Every time we run a program on Linux, the dynamic linker (ld.so) uses mmap to load shared libraries (.so files) in our address space. So, we don’t use mmap directly, unless we’re doing systems programming; but we are incomplete without it.

• In a more melodramatic way, we might not use it directly, but Its presence is a boon to us.

mmap has a variety of use cases and dynamic memory allocation is one of them.

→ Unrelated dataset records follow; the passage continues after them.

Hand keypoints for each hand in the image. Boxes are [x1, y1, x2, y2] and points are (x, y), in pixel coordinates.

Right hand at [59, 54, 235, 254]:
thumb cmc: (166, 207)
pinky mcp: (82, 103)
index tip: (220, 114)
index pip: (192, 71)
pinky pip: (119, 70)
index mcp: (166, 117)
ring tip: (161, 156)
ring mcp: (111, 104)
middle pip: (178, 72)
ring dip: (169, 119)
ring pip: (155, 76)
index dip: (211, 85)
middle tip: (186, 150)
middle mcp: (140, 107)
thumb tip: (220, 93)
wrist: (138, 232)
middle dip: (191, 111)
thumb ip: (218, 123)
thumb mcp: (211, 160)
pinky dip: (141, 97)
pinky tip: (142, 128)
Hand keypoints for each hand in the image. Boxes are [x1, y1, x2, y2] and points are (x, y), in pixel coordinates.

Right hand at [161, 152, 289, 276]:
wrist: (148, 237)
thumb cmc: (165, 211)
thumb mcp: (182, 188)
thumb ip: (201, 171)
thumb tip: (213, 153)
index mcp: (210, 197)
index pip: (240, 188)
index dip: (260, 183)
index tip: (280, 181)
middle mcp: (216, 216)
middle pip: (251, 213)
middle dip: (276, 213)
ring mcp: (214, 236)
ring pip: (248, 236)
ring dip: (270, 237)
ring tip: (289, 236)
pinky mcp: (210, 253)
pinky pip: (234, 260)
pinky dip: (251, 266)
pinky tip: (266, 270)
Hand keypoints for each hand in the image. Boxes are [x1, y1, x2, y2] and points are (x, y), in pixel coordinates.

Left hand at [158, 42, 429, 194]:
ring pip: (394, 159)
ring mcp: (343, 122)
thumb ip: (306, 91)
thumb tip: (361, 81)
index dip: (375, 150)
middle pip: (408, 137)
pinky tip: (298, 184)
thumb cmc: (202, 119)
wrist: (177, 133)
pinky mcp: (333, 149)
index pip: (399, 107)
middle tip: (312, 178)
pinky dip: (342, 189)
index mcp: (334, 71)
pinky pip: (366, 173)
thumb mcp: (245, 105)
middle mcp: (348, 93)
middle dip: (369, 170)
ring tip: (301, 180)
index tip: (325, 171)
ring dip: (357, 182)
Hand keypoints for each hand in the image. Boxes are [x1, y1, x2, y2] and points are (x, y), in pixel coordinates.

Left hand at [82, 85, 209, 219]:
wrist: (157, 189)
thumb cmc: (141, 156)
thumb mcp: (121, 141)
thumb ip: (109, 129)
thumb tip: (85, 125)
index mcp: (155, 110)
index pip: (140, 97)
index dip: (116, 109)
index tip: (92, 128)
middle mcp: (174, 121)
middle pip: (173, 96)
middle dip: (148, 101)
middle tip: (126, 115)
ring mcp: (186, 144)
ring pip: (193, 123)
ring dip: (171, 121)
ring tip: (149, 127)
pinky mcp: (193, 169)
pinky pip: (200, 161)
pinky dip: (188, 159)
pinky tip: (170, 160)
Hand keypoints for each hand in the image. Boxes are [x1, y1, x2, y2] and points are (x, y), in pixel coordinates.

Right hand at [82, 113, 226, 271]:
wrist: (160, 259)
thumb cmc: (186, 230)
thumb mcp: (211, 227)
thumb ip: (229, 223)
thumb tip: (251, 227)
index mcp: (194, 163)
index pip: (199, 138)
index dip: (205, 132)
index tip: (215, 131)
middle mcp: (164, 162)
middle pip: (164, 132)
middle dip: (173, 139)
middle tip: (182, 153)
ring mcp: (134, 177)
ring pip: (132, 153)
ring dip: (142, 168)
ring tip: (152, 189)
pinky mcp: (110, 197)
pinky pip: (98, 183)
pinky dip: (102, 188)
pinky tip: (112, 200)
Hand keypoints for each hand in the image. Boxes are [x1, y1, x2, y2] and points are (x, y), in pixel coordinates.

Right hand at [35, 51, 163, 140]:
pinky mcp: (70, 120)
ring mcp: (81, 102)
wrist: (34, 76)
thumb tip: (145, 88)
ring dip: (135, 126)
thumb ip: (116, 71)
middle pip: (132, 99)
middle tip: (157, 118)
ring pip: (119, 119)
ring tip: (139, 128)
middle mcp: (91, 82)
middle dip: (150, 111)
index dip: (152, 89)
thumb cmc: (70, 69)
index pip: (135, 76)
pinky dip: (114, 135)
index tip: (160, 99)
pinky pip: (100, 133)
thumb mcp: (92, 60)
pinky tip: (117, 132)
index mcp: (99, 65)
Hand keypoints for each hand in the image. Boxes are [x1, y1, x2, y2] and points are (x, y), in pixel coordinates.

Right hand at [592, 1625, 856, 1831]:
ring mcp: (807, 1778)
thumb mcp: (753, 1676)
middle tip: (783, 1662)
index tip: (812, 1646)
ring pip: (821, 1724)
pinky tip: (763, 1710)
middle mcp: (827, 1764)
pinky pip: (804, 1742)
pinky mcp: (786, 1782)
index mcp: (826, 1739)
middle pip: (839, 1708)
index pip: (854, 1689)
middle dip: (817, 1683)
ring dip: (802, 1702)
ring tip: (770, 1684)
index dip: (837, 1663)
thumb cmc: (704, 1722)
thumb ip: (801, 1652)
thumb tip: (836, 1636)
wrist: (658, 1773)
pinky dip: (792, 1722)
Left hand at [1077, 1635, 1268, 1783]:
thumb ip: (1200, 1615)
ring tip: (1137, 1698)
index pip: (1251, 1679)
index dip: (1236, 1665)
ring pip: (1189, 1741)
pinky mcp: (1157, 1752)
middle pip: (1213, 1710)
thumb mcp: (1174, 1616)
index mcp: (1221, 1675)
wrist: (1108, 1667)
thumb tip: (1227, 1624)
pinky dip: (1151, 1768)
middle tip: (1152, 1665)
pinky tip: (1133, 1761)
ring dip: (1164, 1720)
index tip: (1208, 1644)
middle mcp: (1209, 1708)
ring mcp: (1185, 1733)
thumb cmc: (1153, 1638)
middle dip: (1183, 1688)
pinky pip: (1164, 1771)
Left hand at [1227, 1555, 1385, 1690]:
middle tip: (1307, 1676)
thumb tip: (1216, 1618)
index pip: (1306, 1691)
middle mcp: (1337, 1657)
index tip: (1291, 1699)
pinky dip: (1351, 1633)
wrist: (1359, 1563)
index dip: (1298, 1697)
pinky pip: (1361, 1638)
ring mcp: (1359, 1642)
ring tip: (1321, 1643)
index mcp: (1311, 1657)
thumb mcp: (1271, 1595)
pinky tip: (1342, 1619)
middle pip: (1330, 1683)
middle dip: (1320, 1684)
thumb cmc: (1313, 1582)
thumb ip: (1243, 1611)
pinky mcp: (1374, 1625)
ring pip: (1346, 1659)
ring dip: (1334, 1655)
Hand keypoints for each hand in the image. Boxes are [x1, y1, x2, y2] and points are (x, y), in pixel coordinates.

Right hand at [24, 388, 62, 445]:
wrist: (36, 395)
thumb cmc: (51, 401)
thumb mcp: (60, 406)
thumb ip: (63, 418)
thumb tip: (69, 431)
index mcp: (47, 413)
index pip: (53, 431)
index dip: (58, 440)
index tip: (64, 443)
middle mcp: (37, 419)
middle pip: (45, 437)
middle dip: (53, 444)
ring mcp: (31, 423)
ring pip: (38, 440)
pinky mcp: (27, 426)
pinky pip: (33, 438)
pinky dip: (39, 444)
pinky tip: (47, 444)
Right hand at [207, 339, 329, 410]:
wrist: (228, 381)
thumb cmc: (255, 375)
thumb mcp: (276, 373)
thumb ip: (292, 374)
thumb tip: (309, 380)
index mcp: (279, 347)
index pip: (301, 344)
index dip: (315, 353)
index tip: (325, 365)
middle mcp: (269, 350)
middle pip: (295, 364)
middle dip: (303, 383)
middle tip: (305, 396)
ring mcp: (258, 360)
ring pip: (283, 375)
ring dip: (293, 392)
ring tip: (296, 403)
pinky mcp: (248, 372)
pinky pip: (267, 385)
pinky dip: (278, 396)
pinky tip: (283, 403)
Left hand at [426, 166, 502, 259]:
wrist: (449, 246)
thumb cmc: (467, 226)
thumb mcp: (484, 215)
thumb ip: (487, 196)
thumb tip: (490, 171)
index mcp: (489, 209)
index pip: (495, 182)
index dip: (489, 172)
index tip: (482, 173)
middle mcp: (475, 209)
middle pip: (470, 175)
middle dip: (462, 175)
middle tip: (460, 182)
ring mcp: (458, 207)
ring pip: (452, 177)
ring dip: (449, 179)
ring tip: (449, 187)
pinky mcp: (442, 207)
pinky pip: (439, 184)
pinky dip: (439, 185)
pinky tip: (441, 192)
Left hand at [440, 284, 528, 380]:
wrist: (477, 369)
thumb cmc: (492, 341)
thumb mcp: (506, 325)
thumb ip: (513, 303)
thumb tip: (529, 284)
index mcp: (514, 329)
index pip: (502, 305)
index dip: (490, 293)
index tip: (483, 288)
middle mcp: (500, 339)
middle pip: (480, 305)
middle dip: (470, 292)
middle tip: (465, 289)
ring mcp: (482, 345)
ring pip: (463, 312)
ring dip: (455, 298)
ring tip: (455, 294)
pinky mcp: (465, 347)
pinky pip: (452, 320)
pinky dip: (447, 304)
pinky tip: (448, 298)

1. File mapping. Map a file into memory and access it like an array.
2. Anonymous mapping: Heap-like memory without touching the process break.
3. Shared memory: Two processes can map the same file and see each other’s updates.

Where are the boundaries?

If you notice, stack is free flowing, heap is free flowing and mmap is free flowing. Where are the boundaries that prevent collision?

• Code section is fixed at compile-time.
• data/bss size is known at compile-time, so that is also fixed.
• The start of heap is fixed, just after data/bss. But the end is floating.
• The start of stack is fixed at the top of user space and grows downwards. But the end is floating again, depending on stack pointer.
• At last we have mmap region, which is surrounded by floating regions.

The answer is that there are no boundaries.

First of all, the virtual address space is large enough to make this problem insignificant for normal use case.

Second, the kernel has data structures which keep every allocation in control and lets the kernel not allocate memory when there is a point of conflict.

sbrk() or mmap()

How the allocator decides whether to use sbrk() or mmap() ?

• Although the exact implementation can vary, the concept remains the same.
• Small allocations via sbrk() and large allocations via mmap(). The definition of small and large can be allocator specific which we will explore later.

And we are done with the syscalls enabling dynamic memory allocation.